_Given records_.
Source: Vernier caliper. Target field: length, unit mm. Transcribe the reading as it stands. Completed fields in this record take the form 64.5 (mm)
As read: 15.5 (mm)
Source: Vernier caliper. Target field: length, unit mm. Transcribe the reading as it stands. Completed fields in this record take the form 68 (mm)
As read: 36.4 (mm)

--

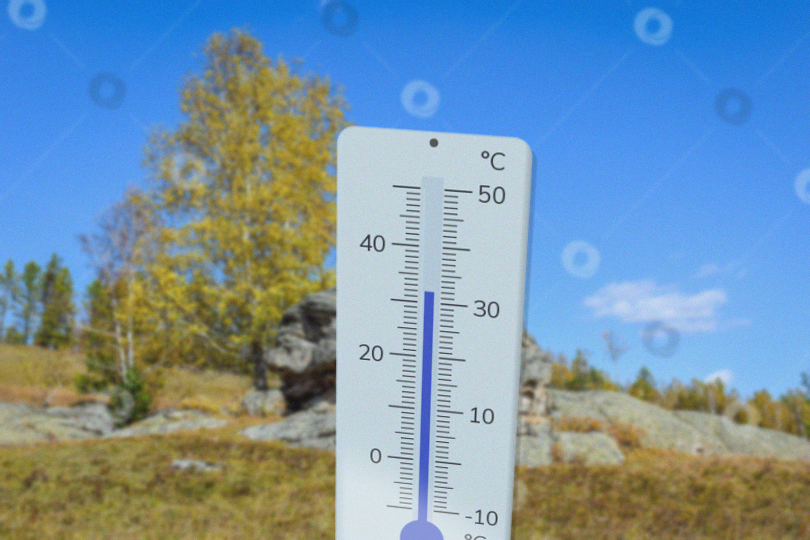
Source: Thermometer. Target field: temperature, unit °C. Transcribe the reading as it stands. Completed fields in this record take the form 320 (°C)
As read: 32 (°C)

* * *

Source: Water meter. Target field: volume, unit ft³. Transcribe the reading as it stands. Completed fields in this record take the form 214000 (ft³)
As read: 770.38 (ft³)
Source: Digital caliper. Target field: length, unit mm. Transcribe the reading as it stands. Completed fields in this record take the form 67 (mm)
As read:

_Instruction_. Reproduce the material starting at the line containing "form 64.5 (mm)" and ending at the line containing "As read: 15.5 (mm)", with "Target field" renamed to "Output field" and nothing else altered.

_Exercise solution_.
Source: Vernier caliper. Output field: length, unit mm. Transcribe the reading as it stands. Completed fields in this record take the form 64.5 (mm)
As read: 15.5 (mm)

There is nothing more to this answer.